All lines from the entries below that contain the string "cookies" should be copied out.
BEGIN
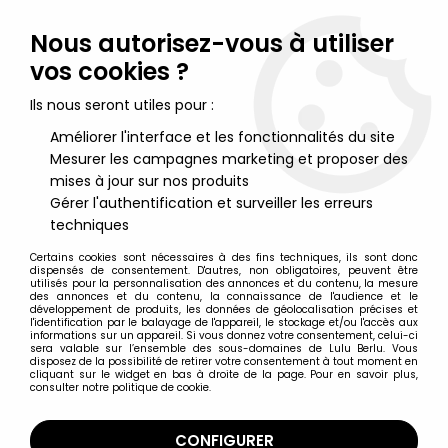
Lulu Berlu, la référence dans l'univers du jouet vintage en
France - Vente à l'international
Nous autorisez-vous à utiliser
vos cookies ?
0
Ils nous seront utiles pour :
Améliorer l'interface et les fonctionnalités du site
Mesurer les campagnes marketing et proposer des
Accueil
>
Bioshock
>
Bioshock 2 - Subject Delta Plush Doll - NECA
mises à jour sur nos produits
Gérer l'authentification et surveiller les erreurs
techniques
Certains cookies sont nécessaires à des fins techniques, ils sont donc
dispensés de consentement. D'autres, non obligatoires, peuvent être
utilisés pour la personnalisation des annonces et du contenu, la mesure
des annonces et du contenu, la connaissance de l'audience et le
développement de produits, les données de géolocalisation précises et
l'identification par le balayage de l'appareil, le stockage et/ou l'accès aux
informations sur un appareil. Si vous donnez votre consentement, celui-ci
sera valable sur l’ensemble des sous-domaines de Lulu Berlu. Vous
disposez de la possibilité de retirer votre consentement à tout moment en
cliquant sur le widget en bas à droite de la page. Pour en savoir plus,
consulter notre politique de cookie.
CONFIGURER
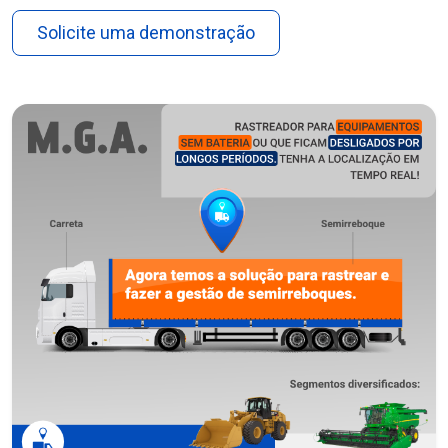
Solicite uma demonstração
END
* SOLUTION TO THE PROBLEM *
vos cookies ?
Certains cookies sont nécessaires à des fins techniques, ils sont donc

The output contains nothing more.